How to use a graphic equalizer (EQ)
This blog post will teach you the basic theory behind using an equalizer to tune and improve the sound you get from music, games, and movies on your PC.
First of all, what IS an equalizer?
An equalizer is an electronic circuit that allows you to selectively amplify an audio signal based on various frequency bands. This is typically accomplished using independent volume controls for each frequenmcy band. The simplest equalizer (or EQ, as it is also known) would be a "bass" and "treble" knob on a basic stereo system. Turning up the Bass will make the lower frequencies louder, while turning up the treble will make the higher ones louder.
In high-end audio reproduction, you need a lot more than just two knobs, as demonstrated by the production soundboard below!

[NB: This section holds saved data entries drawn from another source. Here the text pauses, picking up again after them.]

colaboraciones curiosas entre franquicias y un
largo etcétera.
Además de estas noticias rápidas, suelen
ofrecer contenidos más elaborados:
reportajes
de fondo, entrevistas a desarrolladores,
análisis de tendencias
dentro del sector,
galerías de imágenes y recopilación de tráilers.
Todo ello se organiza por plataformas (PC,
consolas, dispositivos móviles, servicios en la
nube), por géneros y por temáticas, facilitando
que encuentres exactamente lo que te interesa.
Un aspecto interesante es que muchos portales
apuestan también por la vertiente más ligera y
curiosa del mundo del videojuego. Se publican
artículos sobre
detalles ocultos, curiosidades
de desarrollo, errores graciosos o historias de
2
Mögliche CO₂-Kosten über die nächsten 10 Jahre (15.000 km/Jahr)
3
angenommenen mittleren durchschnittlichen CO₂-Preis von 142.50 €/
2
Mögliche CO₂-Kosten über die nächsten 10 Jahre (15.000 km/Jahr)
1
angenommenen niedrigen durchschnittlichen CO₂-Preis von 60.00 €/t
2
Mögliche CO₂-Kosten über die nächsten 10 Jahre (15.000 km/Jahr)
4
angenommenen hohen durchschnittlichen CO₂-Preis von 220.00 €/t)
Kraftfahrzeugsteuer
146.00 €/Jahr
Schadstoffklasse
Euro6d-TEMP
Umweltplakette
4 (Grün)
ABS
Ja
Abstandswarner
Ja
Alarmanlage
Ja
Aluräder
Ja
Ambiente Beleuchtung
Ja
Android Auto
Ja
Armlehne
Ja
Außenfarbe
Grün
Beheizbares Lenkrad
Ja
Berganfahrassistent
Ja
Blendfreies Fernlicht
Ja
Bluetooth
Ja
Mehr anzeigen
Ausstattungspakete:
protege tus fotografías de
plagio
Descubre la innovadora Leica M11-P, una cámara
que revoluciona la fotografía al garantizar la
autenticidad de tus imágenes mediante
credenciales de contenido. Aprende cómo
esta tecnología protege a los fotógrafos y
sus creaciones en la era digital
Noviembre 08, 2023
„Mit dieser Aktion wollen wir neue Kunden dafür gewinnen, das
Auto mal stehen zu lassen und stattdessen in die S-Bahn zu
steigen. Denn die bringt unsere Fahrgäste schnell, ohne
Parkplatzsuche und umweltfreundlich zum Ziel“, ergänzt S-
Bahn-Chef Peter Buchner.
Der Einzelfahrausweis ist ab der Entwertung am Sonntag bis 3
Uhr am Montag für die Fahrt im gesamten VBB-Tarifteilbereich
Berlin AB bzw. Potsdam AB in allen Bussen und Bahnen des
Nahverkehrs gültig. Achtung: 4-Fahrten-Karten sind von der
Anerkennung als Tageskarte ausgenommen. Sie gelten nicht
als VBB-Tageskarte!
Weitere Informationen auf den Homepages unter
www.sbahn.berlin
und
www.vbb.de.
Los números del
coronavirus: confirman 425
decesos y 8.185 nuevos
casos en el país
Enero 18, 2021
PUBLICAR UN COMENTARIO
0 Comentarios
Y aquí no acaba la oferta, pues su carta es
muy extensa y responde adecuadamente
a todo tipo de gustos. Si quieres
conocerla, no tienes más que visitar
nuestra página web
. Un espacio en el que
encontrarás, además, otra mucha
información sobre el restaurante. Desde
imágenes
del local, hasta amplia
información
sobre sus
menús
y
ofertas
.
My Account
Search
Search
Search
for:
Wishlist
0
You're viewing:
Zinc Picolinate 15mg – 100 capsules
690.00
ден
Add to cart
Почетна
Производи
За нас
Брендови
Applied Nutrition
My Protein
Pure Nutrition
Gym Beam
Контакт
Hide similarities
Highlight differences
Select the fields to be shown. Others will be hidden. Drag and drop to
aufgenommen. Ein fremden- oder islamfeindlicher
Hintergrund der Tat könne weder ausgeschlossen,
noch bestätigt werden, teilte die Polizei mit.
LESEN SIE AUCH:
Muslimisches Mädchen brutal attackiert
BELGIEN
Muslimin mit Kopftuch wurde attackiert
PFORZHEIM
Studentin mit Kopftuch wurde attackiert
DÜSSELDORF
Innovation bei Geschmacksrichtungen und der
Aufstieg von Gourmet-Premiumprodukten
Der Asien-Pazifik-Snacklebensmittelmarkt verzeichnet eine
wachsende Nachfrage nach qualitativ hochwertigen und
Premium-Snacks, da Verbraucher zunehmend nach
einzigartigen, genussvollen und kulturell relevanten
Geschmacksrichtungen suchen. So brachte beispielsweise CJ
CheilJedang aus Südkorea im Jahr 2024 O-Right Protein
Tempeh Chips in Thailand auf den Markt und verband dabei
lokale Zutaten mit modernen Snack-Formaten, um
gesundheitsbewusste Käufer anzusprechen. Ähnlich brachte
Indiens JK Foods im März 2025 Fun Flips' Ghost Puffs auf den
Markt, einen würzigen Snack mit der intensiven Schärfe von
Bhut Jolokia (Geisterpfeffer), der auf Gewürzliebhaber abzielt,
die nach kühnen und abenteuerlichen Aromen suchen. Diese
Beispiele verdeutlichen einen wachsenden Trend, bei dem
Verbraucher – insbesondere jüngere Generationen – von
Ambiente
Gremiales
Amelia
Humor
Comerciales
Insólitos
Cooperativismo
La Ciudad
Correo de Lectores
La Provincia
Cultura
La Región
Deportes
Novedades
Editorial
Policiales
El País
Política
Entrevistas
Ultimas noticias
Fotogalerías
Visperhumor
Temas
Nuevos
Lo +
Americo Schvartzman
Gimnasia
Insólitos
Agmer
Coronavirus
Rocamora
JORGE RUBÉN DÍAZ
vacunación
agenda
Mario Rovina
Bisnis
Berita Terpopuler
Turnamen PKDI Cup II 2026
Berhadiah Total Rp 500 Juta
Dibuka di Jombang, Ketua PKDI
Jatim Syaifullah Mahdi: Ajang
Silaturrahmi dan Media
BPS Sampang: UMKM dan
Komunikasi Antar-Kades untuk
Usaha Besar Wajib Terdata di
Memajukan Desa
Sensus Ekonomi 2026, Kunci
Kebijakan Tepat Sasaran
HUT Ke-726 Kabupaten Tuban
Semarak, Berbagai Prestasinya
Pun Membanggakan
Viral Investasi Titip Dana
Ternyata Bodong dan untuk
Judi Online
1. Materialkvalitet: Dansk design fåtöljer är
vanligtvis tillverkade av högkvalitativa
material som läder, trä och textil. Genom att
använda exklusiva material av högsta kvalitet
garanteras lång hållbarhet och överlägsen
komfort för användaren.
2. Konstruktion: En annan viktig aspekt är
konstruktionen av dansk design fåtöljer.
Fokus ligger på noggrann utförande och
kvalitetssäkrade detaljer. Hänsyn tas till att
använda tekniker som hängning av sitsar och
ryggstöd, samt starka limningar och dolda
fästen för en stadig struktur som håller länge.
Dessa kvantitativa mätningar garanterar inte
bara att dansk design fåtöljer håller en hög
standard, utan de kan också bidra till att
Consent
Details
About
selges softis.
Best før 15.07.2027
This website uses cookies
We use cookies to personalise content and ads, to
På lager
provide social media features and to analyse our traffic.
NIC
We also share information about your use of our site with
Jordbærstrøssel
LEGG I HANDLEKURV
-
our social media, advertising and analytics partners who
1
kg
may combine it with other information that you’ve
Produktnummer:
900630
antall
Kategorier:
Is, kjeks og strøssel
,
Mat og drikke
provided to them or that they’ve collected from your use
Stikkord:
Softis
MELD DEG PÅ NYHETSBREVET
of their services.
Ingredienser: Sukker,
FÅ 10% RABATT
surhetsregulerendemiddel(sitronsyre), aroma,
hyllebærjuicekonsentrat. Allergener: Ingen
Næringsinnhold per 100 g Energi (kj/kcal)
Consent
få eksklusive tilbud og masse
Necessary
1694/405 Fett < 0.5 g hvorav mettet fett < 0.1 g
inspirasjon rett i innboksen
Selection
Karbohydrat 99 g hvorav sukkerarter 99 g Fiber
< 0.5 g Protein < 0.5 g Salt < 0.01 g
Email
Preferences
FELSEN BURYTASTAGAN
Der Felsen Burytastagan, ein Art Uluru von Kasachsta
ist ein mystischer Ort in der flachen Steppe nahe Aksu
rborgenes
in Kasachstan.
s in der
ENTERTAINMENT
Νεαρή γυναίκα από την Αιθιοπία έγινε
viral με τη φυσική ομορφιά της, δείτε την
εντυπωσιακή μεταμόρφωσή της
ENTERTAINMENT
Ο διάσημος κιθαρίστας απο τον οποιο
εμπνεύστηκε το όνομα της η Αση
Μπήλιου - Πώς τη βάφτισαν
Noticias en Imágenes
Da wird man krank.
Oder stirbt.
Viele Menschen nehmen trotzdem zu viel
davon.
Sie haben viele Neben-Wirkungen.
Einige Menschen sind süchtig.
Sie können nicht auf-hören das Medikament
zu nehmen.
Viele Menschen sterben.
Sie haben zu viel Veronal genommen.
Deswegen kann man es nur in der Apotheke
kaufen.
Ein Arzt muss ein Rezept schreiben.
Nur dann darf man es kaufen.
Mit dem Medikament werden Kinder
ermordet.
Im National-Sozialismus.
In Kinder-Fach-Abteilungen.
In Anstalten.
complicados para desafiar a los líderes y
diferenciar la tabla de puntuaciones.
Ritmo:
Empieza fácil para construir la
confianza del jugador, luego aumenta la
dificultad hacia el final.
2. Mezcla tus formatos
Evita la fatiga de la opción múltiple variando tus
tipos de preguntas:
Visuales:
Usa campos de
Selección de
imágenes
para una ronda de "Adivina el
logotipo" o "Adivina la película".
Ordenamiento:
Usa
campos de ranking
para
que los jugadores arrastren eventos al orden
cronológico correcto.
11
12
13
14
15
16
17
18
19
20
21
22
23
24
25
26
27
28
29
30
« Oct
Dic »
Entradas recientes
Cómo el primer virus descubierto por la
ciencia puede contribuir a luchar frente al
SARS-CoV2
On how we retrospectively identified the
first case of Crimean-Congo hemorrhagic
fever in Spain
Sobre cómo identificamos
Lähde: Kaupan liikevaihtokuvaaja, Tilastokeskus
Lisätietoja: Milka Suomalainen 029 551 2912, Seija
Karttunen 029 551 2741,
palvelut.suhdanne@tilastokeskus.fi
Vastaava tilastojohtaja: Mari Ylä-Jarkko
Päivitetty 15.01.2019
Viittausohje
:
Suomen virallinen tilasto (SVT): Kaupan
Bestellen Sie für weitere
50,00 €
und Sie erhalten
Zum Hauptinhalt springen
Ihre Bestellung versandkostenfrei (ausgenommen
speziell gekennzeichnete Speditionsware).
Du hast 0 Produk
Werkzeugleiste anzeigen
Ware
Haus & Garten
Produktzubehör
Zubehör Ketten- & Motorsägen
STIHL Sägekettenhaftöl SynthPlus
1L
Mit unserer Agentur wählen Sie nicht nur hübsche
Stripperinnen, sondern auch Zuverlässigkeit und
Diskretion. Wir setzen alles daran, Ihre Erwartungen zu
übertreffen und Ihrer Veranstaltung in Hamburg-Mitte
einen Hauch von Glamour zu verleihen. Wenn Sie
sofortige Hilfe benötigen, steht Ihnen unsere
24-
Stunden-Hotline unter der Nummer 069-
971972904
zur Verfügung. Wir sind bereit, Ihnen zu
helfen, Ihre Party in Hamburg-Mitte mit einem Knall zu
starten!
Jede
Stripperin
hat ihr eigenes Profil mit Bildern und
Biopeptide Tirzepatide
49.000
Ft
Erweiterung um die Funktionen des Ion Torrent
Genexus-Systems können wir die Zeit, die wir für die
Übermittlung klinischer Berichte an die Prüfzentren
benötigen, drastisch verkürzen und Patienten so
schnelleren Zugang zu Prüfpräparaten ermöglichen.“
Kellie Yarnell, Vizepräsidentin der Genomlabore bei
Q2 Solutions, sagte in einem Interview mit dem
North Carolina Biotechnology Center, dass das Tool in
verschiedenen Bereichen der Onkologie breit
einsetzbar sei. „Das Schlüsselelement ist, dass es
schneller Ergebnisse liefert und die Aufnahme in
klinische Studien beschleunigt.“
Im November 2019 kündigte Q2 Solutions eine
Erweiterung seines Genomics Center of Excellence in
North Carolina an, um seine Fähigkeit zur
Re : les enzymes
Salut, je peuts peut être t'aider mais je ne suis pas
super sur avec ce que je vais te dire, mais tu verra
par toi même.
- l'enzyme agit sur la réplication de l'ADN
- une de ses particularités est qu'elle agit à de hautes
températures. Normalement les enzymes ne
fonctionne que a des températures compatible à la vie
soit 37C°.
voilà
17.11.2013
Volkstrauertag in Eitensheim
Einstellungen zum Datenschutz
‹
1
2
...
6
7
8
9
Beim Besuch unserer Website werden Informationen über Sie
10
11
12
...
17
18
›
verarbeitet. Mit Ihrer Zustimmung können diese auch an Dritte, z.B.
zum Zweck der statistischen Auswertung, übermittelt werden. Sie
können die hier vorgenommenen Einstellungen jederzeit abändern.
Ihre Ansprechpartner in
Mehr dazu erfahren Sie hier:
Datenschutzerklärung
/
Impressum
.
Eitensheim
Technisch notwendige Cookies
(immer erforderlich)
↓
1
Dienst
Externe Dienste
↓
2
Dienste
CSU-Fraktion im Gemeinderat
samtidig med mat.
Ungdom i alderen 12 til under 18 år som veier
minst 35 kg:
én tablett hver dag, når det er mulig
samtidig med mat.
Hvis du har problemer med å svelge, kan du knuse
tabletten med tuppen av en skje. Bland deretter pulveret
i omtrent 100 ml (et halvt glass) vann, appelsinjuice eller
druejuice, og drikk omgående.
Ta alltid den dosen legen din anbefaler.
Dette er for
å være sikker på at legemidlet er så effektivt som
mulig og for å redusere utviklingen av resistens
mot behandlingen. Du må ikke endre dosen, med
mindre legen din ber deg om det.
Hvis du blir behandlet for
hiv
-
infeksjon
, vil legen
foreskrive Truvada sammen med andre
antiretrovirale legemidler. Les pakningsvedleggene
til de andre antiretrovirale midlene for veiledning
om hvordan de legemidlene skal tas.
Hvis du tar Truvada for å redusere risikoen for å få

A similar function can be accomplished on most personal computers. However, instead of having a row of physical sliders like those on the soundboard, the PC uses software to control this function. As you can see from the screenshot below, many PC equalizers are designed to look a lot like their soundboard counterparts.
This screenshot (above) of the equalizer from Corsair's Vengeance™ 1500 Gaming Headset controller software shows a "Flat EQ" setup, where the amplification level for each frequence is exactly the same. But how do we adjust these settings?
This second equalizer screenshot shows an equalizer with adjusted settings. In this particular case, the lower (bass) frequencies have been boosted, while frequencies in the 8K Hz band have been attenuated. Since all these sliders can be adjusted, it is possible to vary the sound fairly dramatically.
An EQ is very intuitive. Each slider is responsible for a range of frequencies, and as you increase the number of sliders the sound can be more finely tuned. The higher you raise a slider, the more gain you will get. In other words, the volume increases at that frequency. The most common usage of the EQ is for “bass boost”. Many people love the feeling of that rumbling low bass, pounding away while you bob your head to the beat.
But an EQ can be temperamental, and carries some fine print. Moving an EQ band too much and at the wrong places can negatively affect the quality of the sound. All sound output devices have different characteristics, and the more you understand those characteristics, the more fully and effectively you can utilize the EQ to optimize the sound of your headphones or speakers. If you can manage to achieve the sound you want by lowering some sliders rather than raising the other sliders, this is the way you want to go.
Playing around with the EQ is a great way to maximize the enjoyment you get our of your speakers or headphones. Take some time to play around with the equalizer on your PC to obtain the sound that is right for you. Simply raise and lower sliders, remembering a little bit can go a long way! Then, when you like the quality of the sound, simply raise the general volume up to match how loud you would like it to be.